The Hamas media office said Tuesday that at least 16,248 people, including 7,112 children and 4,885 women, had been killed in Gaza by the Israeli army since the conflict began on October 7. Thousands more are missing and may be buried under the rubble.
These figures were not immediately verified by Gaza’s health ministry.
Israel launched its campaign in response to an attack by Hamas fighters who rampaged through Israeli towns, killing 1,200 people and taking 240 hostages, according to Israeli counts.
Israeli police are investigating alleged sex crimes committed during the killings, and the Justice Ministry said the victims were tortured, abused, raped, burned alive and dismembered.
AMERICAN PRESSURE ON ISRAEL
Since the truce collapsed, Israel has published an online map telling Gazans which parts of the enclave to evacuate to avoid attacks. The eastern district of Khan Younis was marked Monday and many of its hundreds of thousands of residents fled on foot.
Gaza residents say there is no safe place, with remaining towns and shelters already overwhelmed, and Israel continuing to bomb areas where it tells people to go.
At the main Nasser hospital in Khan Younis, the injured arrived by ambulance, car, flatbed truck and donkey cart after what survivors described as a strike on a school used as a shelter for the displaced.
Inside one ward, almost every inch of the blood-splattered floor was occupied by injured people, including young children, as medics rushed from patient to patient while loved ones cried.
Two young girls were being treated, still covered in dust from the collapse of the house that had buried their family.
“My parents are under the rubble,” sobbed a child. “I want my mother, I want my mother, I want my family.”
As the international community continues to worry about the fate of Gaza, the United States, Israel’s closest ally, reiterated Tuesday that Israel must do more to allow the entry of fuel and other aid to Gaza and reduce harm to civilians. Despite the rising death toll, Israel is now showing some receptiveness to appeals.
“The level of aid provided is not enough,” US State Department spokesperson Matthew Miller said at a press briefing. “It needs to increase, and we have made this clear to the Israeli government.”
US President Joe Biden said on Tuesday that Hamas repeatedly raped women and mutilated their bodies during its attack on southern Israel, citing survivors and witnesses.
“It’s terrible,” he said at a political fundraiser in Boston.
In a statement on the Telegram channel, Hamas denounced Biden’s accusations as false and said it joined Israel’s efforts to cover up war crimes committed with US support.
Israeli Prime Minister Benjamin Netanyahu cited the allegations of rape and other abuses during a meeting with the families of the repatriated hostages, who some participants described as angry because of their frustration with the handling of the situation by the government.

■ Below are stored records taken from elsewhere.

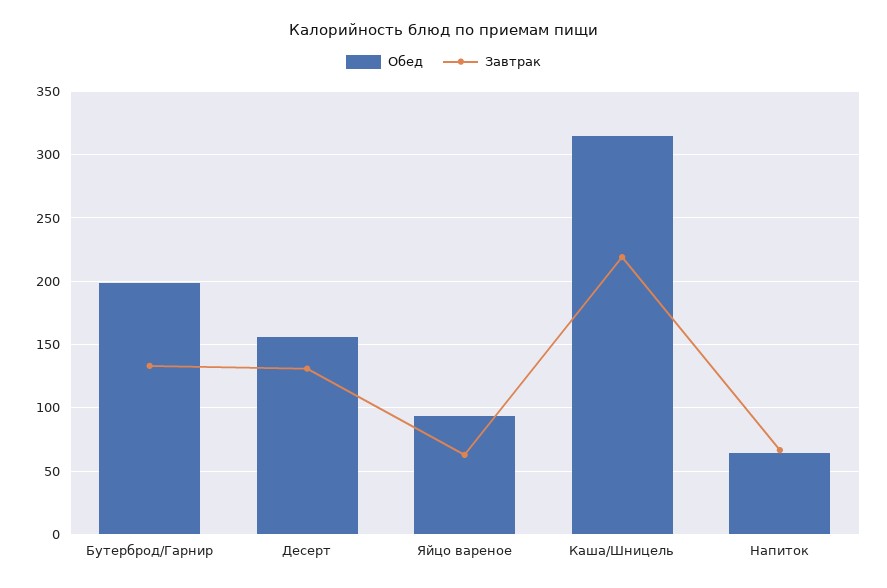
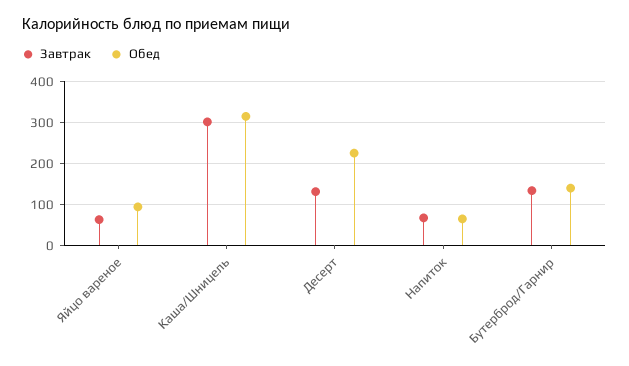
  {
    "Обед": {
-     "Бутерброд/Гарнир": 200,
+     "Бутерброд/Гарнир": 140,
-     "Десерт": 155,
+     "Десерт": 220,
      "Яйцо вареное": 95,
      "Каша/Шницель": 315,
      "Напиток": 65
    },
    "Завтрак": {
      "Бутерброд/Гарнир": 135,
      "Десерт": 130,
      "Яйцо вареное": 65,
-     "Каша/Шницель": 220,
+     "Каша/Шницель": 300,
      "Напиток": 65
    }
  }

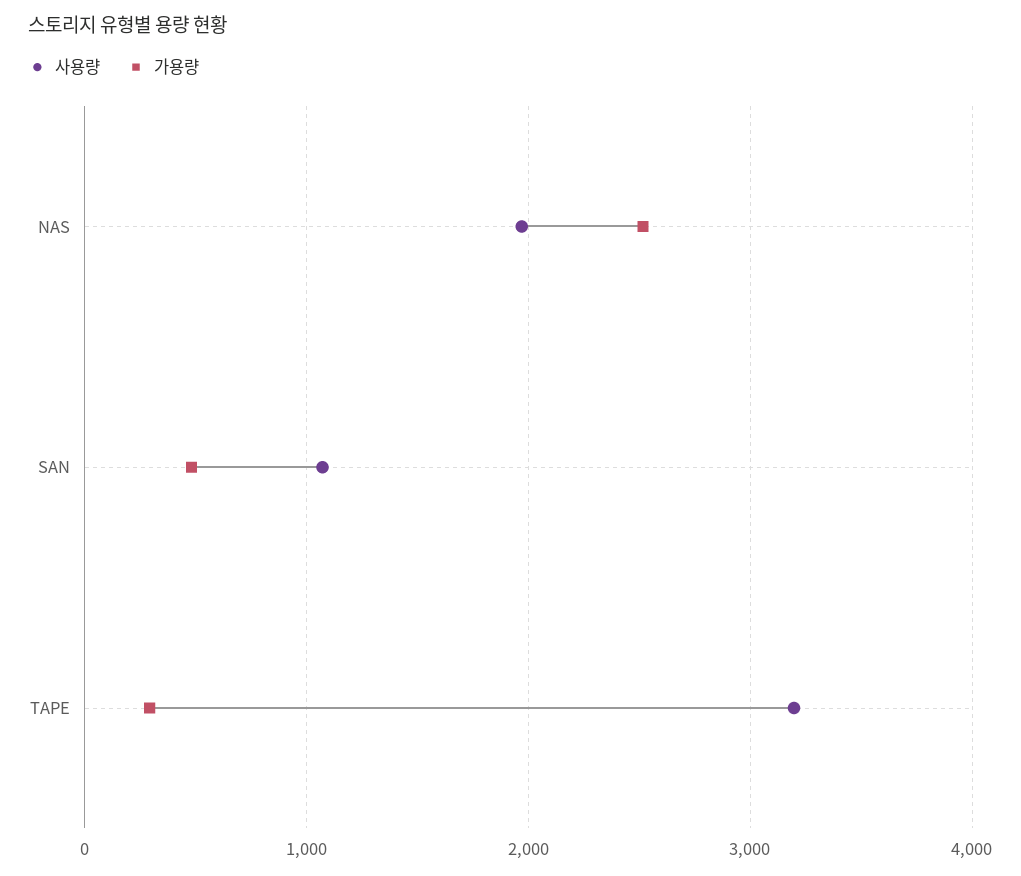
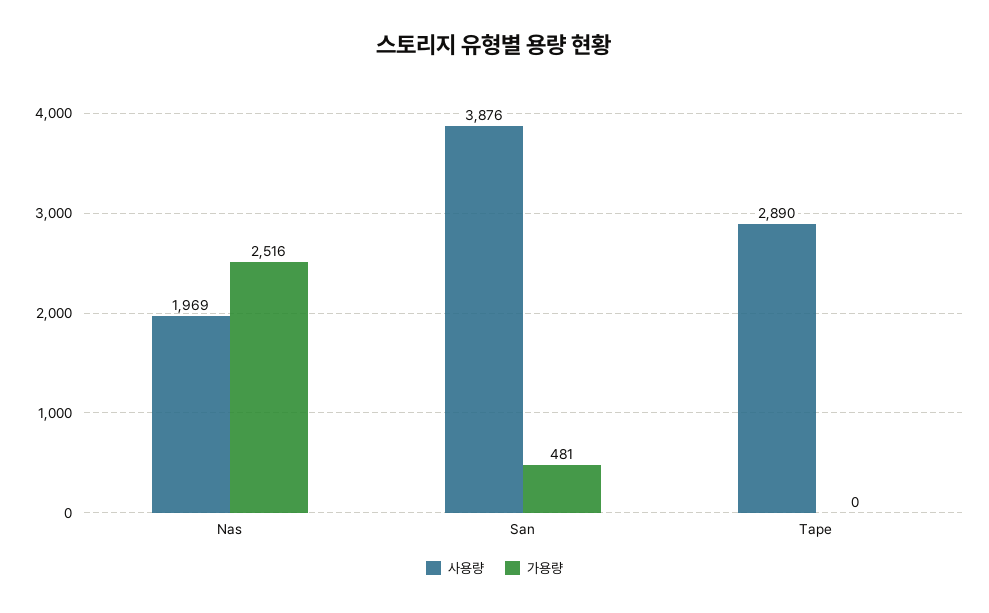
  {
    "사용량": {
      "NAS": 1969,
-     "SAN": 1100,
+     "SAN": 3876,
-     "TAPE": 3200
+     "TAPE": 2890
    },
    "가용량": {
      "NAS": 2516,
      "SAN": 481,
-     "TAPE": 300
+     "TAPE": 0
    }
  }

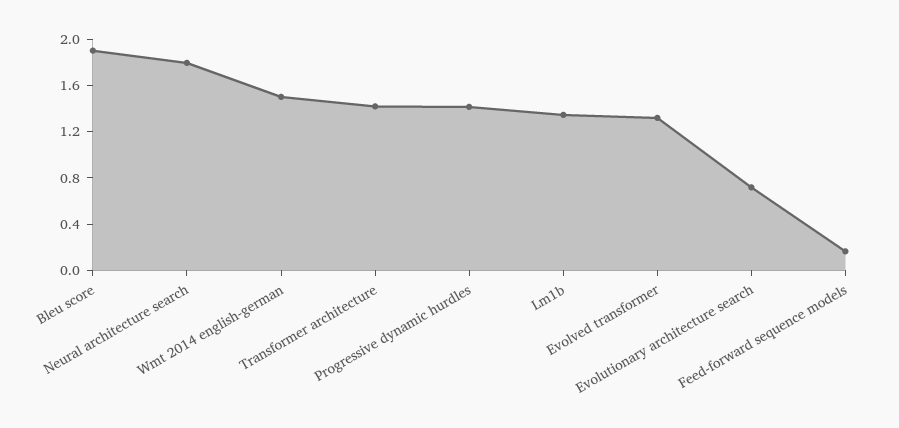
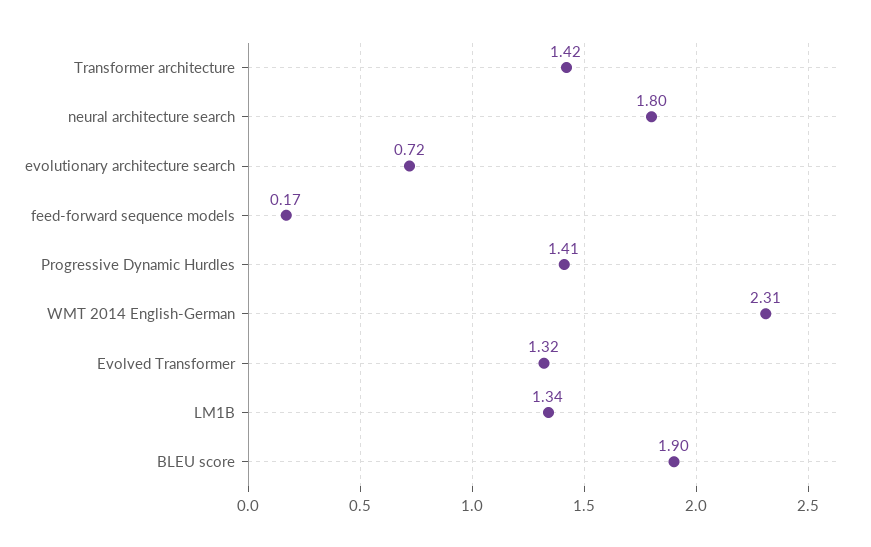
  {
    "Bleu score": 1.9,
    "Neural architecture search": 1.8,
-   "Wmt 2014 english-german": 1.5,
+   "Wmt 2014 english-german": 2.31,
    "Transformer architecture": 1.42,
    "Progressive dynamic hurdles": 1.41,
    "Lm1b": 1.34,
    "Evolved transformer": 1.32,
    "Evolutionary architecture search": 0.72,
    "Feed-forward sequence models": 0.17
  }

“I heard stories that broke my heart… I heard and you also heard about sexual assaults and cases of brutal rape like never before,” Netanyahu told a conference Press.
Israel says a number of women and children remain in Hamas hands. During the pause in fighting, Hamas returned more than 100 hostages while 138 captives remain.

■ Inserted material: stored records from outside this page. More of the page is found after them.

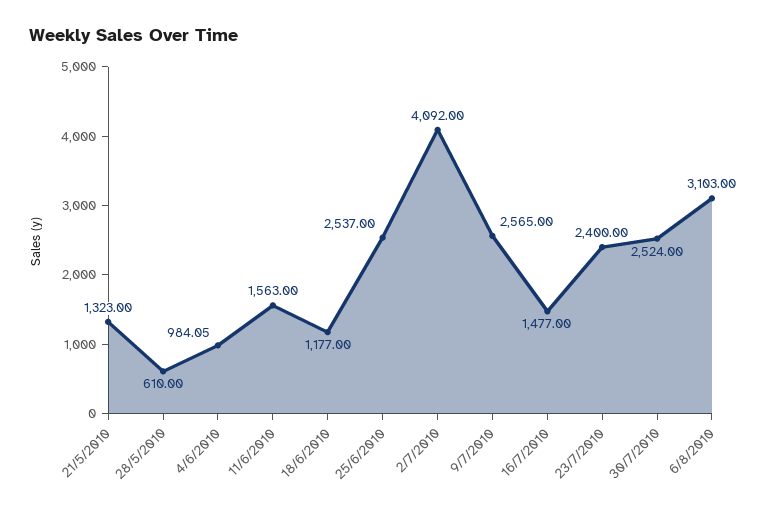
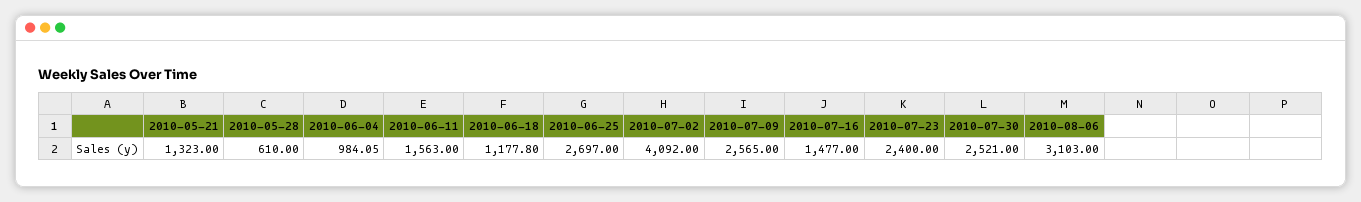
  {
    "21/5/2010": 1323,
    "28/5/2010": 610,
    "4/6/2010": 984.05,
    "11/6/2010": 1563,
-   "18/6/2010": 1177,
+   "18/6/2010": 1177.8,
-   "25/6/2010": 2537,
+   "25/6/2010": 2697,
    "2/7/2010": 4092,
    "9/7/2010": 2565,
    "16/7/2010": 1477,
    "23/7/2010": 2400,
-   "30/7/2010": 2524,
+   "30/7/2010": 2521,
    "6/8/2010": 3103
  }

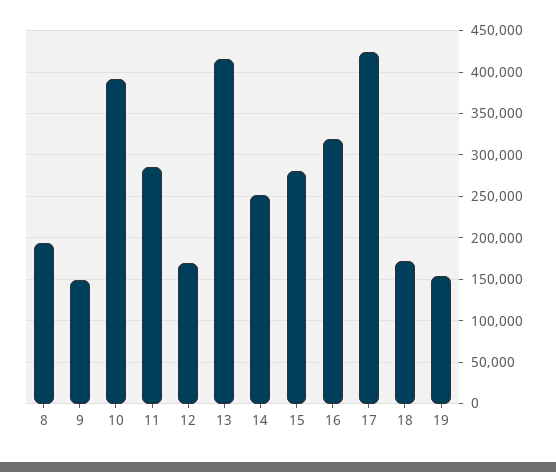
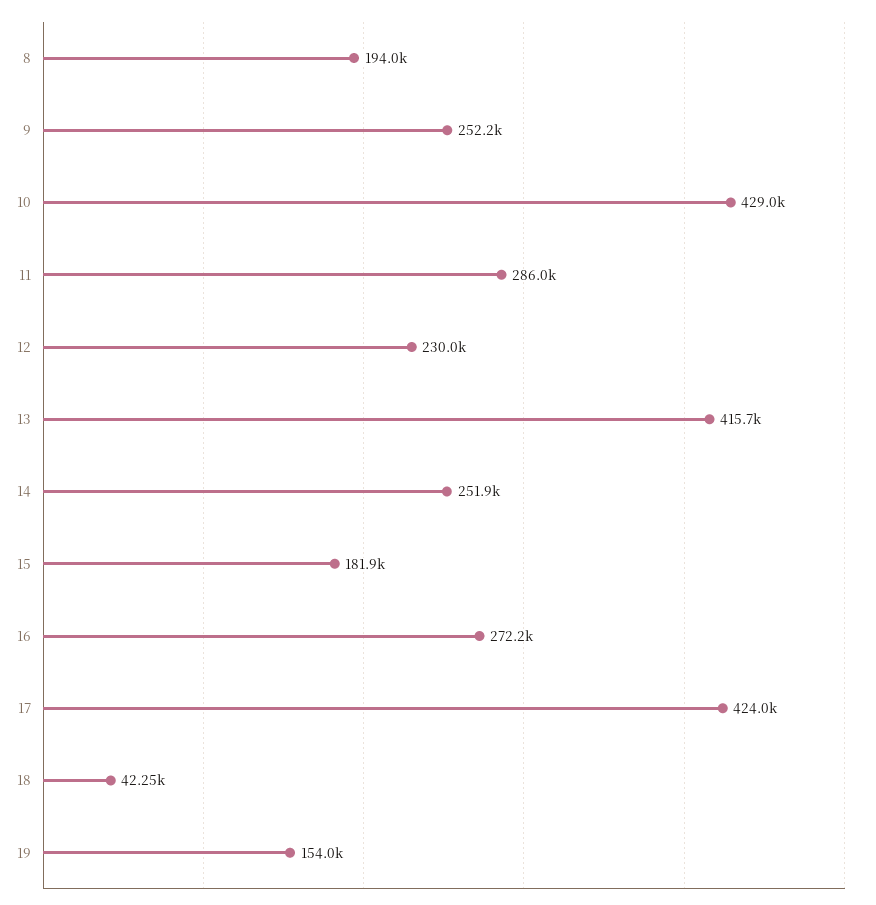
  {
    "8": 194000,
-   "9": 150000,
+   "9": 252200,
-   "10": 390000,
+   "10": 429000,
    "11": 286000,
-   "12": 170000,
+   "12": 230000,
    "13": 415700,
    "14": 251900,
-   "15": 280000,
+   "15": 181900,
-   "16": 320000,
+   "16": 272200,
    "17": 424000,
-   "18": 170000,
+   "18": 42250,
    "19": 154000
  }

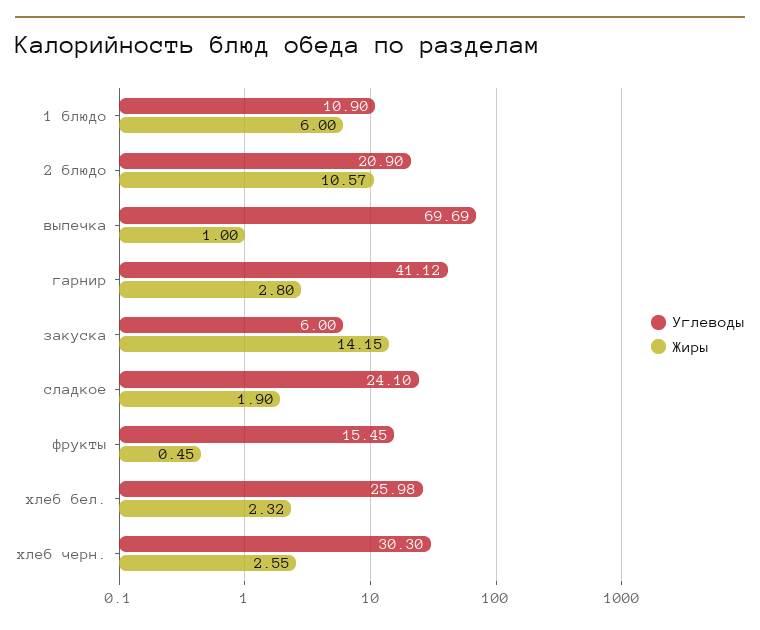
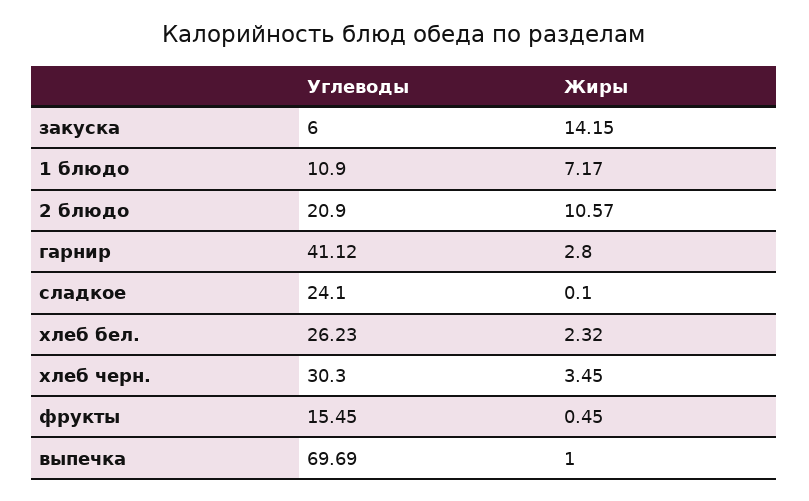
  {
    "Углеводы": {
      "1 блюдо": 10.9,
      "2 блюдо": 20.9,
      "выпечка": 69.69,
      "гарнир": 41.12,
      "закуска": 6,
      "сладкое": 24.1,
      "фрукты": 15.45,
-     "хлеб бел.": 25.98,
+     "хлеб бел.": 26.23,
      "хлеб черн.": 30.3
    },
    "Жиры": {
-     "1 блюдо": 6,
+     "1 блюдо": 7.17,
      "2 блюдо": 10.57,
      "выпечка": 1,
      "гарнир": 2.8,
      "закуска": 14.15,
-     "сладкое": 1.9,
+     "сладкое": 0.1,
      "фрукты": 0.45,
      "хлеб бел.": 2.32,
-     "хлеб черн.": 2.55
+     "хлеб черн.": 3.45
    }
  }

Biden blamed last week’s breakdown of the truce on Iran-backed Hamas, saying the militant group’s “refusal to release the remaining young women is what broke this agreement.”
Israel and Hamas accuse each other of destroying the negotiations.

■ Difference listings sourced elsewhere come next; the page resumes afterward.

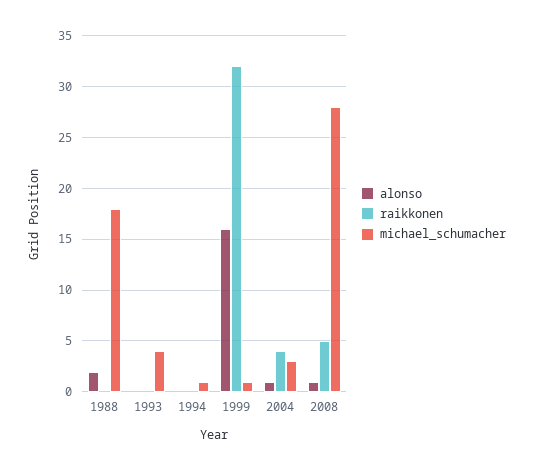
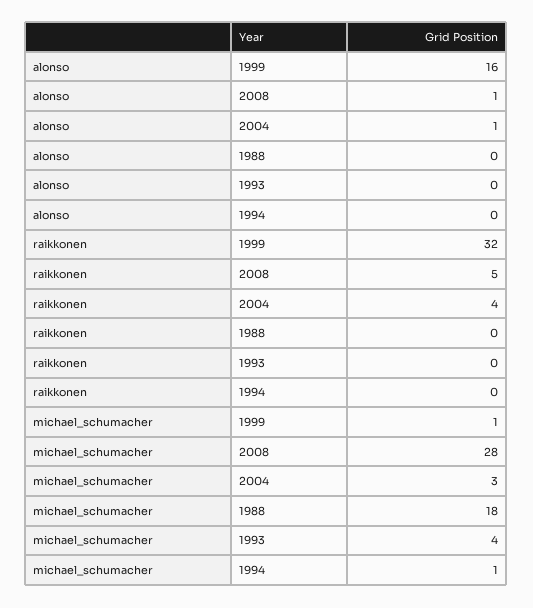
  {
    "alonso": {
-     "1988": 2,
+     "1988": 0,
      "1993": 0,
      "1994": 0,
      "1999": 16,
      "2004": 1,
      "2008": 1
    },
    "raikkonen": {
      "1988": 0,
      "1993": 0,
      "1994": 0,
      "1999": 32,
      "2004": 4,
      "2008": 5
    },
    "michael_schumacher": {
      "1988": 18,
      "1993": 4,
      "1994": 1,
      "1999": 1,
      "2004": 3,
      "2008": 28
    }
  }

Hamas official Osama Hamdan said there would be no more hostages released until Israeli aggression ceases.
Separately, the United States imposed visa bans on those involved in violence in the Israeli-occupied West Bank after calling on Israel to do more to prevent attacks by Jewish settlers against Palestinians. Two Palestinian teenagers were killed by Israeli troops in Tubas in the West Bank, the official Palestinian news agency WAFA reported on Wednesday.
Israeli Defense Minister Yoav Gallant on Tuesday condemned settler violence against Palestinians in the West Bank.